Siggis Planspiel Börse 2.0 – Wie der Bundeswirtschaftsminister das Pferd von hinten aufzäumt

Die Ankündigung von Bundeswirtschaftsminister Sigmar Gabriel, die Bundesregierung beabsichtige gemeinsam mit der Deutschen Börse AG eine Börse 2.0 zu initiieren, lief letzte Woche über alle Ticker und ließ sowohl Börsianer als auch die deutsche Startup-Community aufhorchen. In Eschborn am Hauptsitz der Deutschen Börse AG dürften nach Gabriels Ankündigung einige Fläschchen geleert worden sein, angesichts des schwergewichtigen Testimonials das man hier für den Aufbau eines „neuen“ Börsensegments gewinnen konnte. Die Abteilungen für Lobbyarbeit, Kommunikation und Marketing dürften auch heute unbesetzt bleiben, weil die beteiligten Akteure beim Börsenplatzbetreiber vermutlich immer noch völlig berauscht vom erzielten Werbewert von Gabriels Ausführungen sind.

Nüchtern betrachtet bleibt die Frage, ob das Bundeswirtschaftsministerium hier einen großen Coup für die Förderung von Innovation und Gründergeist in Deutschland gelandet hat oder lediglich die Konfetti-Parade und das Catering für die Eröffnung eines neugestalteten Börsensegments sponsert.

Brauchen deutsche Startups tatsächlich mehr Möglichkeiten Kapital an einer Börse einzusammeln oder bedarf es eher zu einem früheren Zeitpunkt des Unternehmensaufbaus staatliche Impulse und finanzielle Erleichterungen für kreative und mutige Köpfe die Unternehmen aufbauen wollen? Theoretisch betrachtet, ist der Gang an die Börse mehr oder weniger das logische Ende der Startup-Phase eines Unternehmens. Warum? Weil mit dem IPO in der Regel Gründer und/oder Investoren aus der Pre-IPO-Phase Anteile abgeben und den sogenannten Exit vornehmen. Die Besitzverhältnisse ändern sich, die Karten werden neu gemischt und die Unternehmen müssen sich in einem anderen Umfeld und anhand anderer Kriterien beweisen und werden bei Misserfolg ggf. gnadenlos abgestraft. Es ist definitiv ein politischer Irrglaube, dass man als Startup mal eben so im Vorbeigehen frisches Kapital an der Börse generiert. Vor das IPO hat die Gesetzgebung, insbesondere als Konsequenz aus dem Niedergang des Neuen Markts Ende der 90er Jahre und alle darauf folgenden Börsen- und Finanzkrisen, die (Finanzmarkt-)Regulierung gesetzt. Fast alle Gründer sind Business-getrieben und werden sich sehr genau überlegen, ob sie den von Formalitäten geprägten Gang zum Börsenparkett in Angriff nehmen wollen.

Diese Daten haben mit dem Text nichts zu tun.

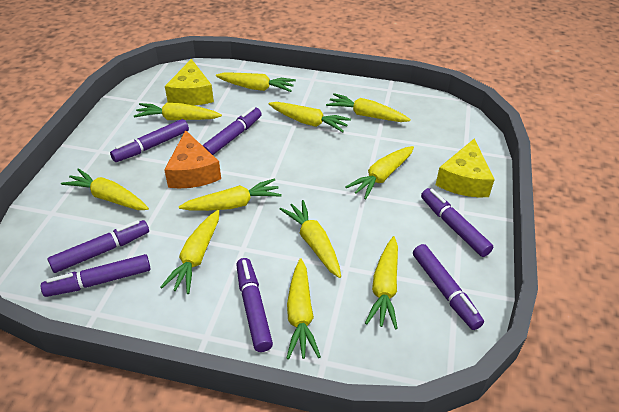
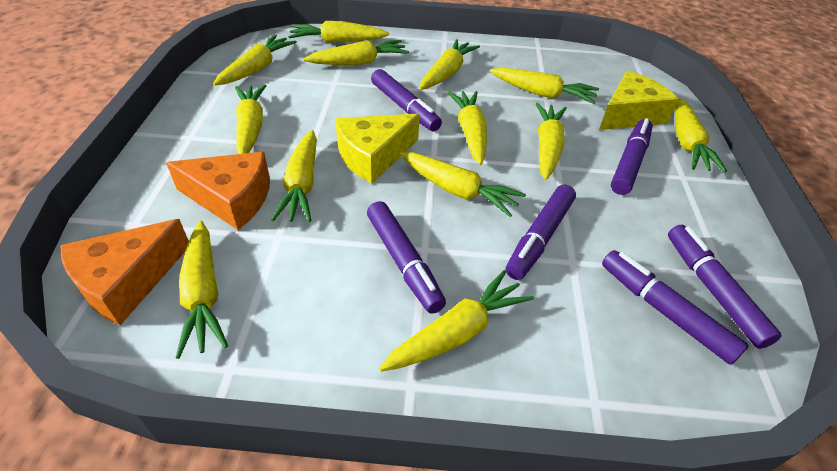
orange cheese: [164,130,221,188] = 1 -> [60,219,189,325] [166,152,270,230] = 2
purple marker: [41,254,151,297] [48,220,149,273] [110,119,189,162] [202,107,262,155] [236,258,273,352] [413,244,484,330] [421,188,494,257] = 7 -> [367,201,446,314] [371,69,442,132] [505,185,576,280] [602,250,749,365] [611,118,653,195] [668,225,781,349] = 6
yellow carrot: [61,168,149,210] [134,103,222,120] [161,210,219,294] [179,179,282,211] [216,73,296,92] [269,102,351,132] [280,200,341,278] [286,258,321,359] [326,93,411,122] [345,146,414,200] [365,236,398,329] = 11 -> [176,221,228,359] [213,35,297,85] [235,85,266,154] [271,130,317,222] [288,21,389,43] [304,40,409,65] [379,270,534,372] [399,152,526,217] [419,39,480,90] [448,91,487,165] [489,68,599,104] [536,103,567,180] [675,98,727,172] = 13

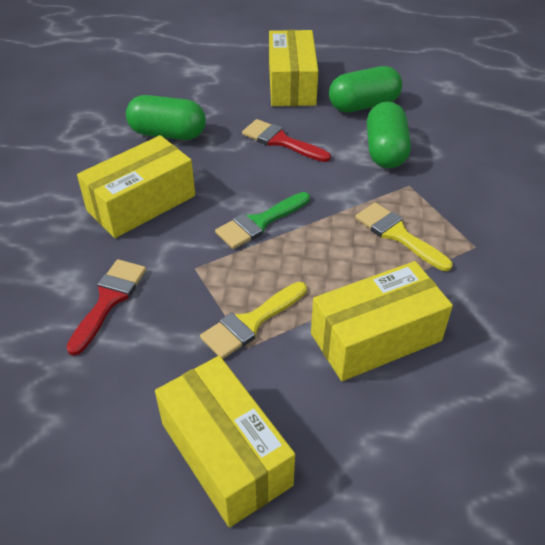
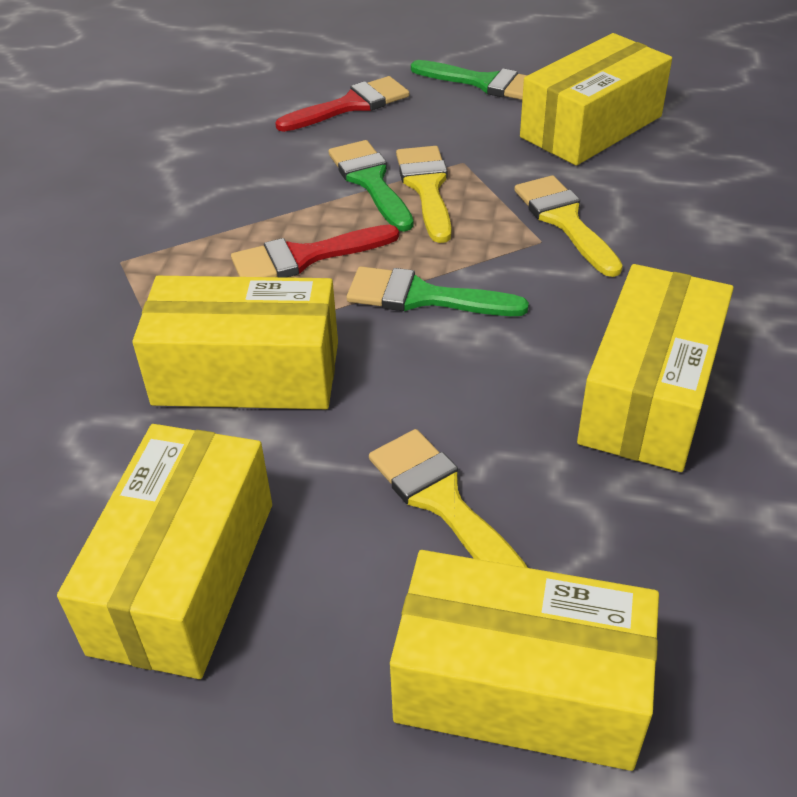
green brush: [215,192,310,249] = 1 -> [329,140,414,232] [347,266,529,316] [411,60,528,100] = 3
green capsule: [126,95,206,140] [329,66,402,112] [367,101,411,168] = 3 -> none = 0
yellow box: [77,135,195,238] [155,356,295,527] [269,30,318,106] [311,261,453,381] = 4 -> [57,424,272,679] [132,276,338,409] [390,550,659,771] [520,33,672,166] [577,264,734,472] = 5
yellow brush: [200,282,307,359] [355,202,453,271] = 2 -> [369,429,528,568] [396,146,451,243] [514,175,623,277] = 3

Eine völlig andere Interessenlage existiert dagegen bei den professionellen Investoren und der Beraterbranche, die Startups auf dem Weg zum IPO begleitet und dabei kräftig (mit)verdient. Bei diesen Akteuren dürfte das Interesse an einem neuen Börsensegment für junge Unternehmen naturgemäß hoch sein.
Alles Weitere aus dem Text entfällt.